I don’t handle emotional losses well. I never have. And every time I face another loss of someone or something very important to me, I’m a mass of confused emotions.
Tonight, I’m dreading the coming loss of my dearly loved dog, Lucy. Everyone has experienced such loss at one time or another, but even this sort of loss leaves me feeling helpless and scared.
I know why I feel this way, though — and it all starts with my mother.
I loved my mother and she loved me. That’s such a fundamental statement for a human to make that it seems a bit hollow. Everybody loves his or her mother. Every mother love her child. On some archetypal level, that’s true. But it wasn’t always so simple for me.
My mother left my family when I was 5 years old. The truth of what really happened is far more complicated, but as I grew up, all I could really internalize is that my mother abandoned me. I was too numb to what I felt to ask the real questions that swirled inside my child mind.
Did my mother not love me? Was I not good enough for her to want me? What was wrong with me?
I’ve written about my complicated relationship with my mother quite a bit in the past. I don’t have anything genuinely new to say about that. But as I face another loss of something important to me tonight, I find myself feeling the stabbing pain of that original emotional wound in my life.
For weeks, I’ve been dreading a death that I know has to happen before too long. My dog, Lucy, is old and feeble. She’s been going downhill for months. I’ve been through the process enough before to know that I don’t have much time left with her.
For some people, dogs and cats are “just animals.” To me, they’ve been the only creatures in life who haven’t disappointed me. They’ve been the loving and loyal friends who I’ve felt I could count on. And every time I lose one of my cat or dog friends, it pushes emotional buttons in me that make me feel the loss that I felt as a child.
I sometimes feel the same emotional buttons pushed when I lose people in my life, but not often.
Every time I’ve really felt this powerful pang about a person, it’s been about a woman I’ve loved. At times, I’ve watched a loving relationship slip away and I’ve known that I pushed her away. I’ve been filled with regret for decisions I’ve made. A few times, I’ve watched a woman walk away and there was nothing I could do about it.
Everyone goes through romantic loss, so that’s not especially noteworthy. But when it happens for me, it pushes those old emotional buttons — and it picks that that original emotional wound — leaving me feeling questions that I dread having to feel.
Did this woman not really love me? Was I not good enough for her to want me? What’s wrong with me?
With the loss of women I’ve loved, I feel a fear that I caused the loss. Sometimes I really did; sometimes I didn’t. But when it comes to the animals I love, there are no such fears. I know I’ve don’t nothing wrong. I know they simply can’t live as long as I want them to.
That doesn’t stop me from feeling that irrational emotional button-pushing, though. When I know loss is coming, I’m terrified. As irrational as it is, I feel the need to find a way to save whatever dog or cat is dying.
But in a very real sense, what I really want is to save myself.

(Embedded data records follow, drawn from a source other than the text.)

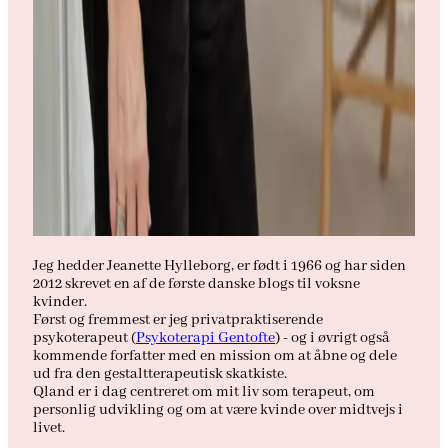
Jeg hedder Jeanette Hylleborg, er født i 1966 og har siden
2012 skrevet en af de første danske blogs til voksne
kvinder.
Først og fremmest er jeg privatpraktiserende
psykoterapeut (
Psykoterapi Gentofte
) - og i øvrigt også
kommende forfatter med en mission om at åbne og dele
ud fra den gestaltterapeutisk skatkiste.
Qland er i dag centreret om mit liv som terapeut, om
personlig udvikling og om at være kvinde over midtvejs i
livet.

I want to save myself from the existential dread of loss. I want to overcome death. I want to show that I’m someone who is worth living for. That I’m someone worth loving.
I’m well aware that none of that makes sense. The rational part of my brain wants to stop this, but my heart is filled with old emotional programming that was deeply embedded when I was a tiny boy. And I’m feeling like a scared little boy tonight — at least in quiet ways in my heart.

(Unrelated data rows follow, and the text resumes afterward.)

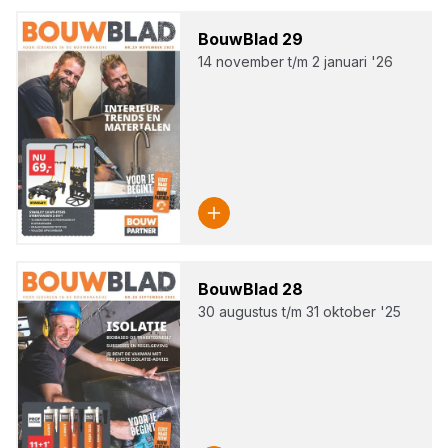
Bouw­Blad
29
14 november t/m 2 januari '26
Bouw­Blad
28
30 augustus t/m 31 oktober '25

I’ve lived with Lucy for 10 years now. She was several years old when she came to live with me. As much as I love her, I know she can’t live forever. I know there’s nothing I can do to stave off this natural and normal process.
My dogs and cats have given me the unconditional love that I wanted from my parents. I’ve done enough therapy and healing to know that. But knowing why they mean so much to me doesn’t stop a coming loss from filling my heart with deep existential dread that I can’t even explain.
I can’t change the past. I can’t rewrite my childhood or rescue the frightened child I was. But every goodbye teaches me something. Every loss reminds me that love was real — and that I didn’t deserve to be left.
Lucy can’t stay forever. None of them can. But tonight she’s lying here beside me, breathing softly, alive, loving me in the only language she ever needed.
When she goes, it will hurt. It should. The loss of love always leaves a bruise.
But I won’t be that abandoned little boy again. I won’t let loss convince me I’m unworthy.
I was loved. I am loved.
And that’s enough — even when it hurts.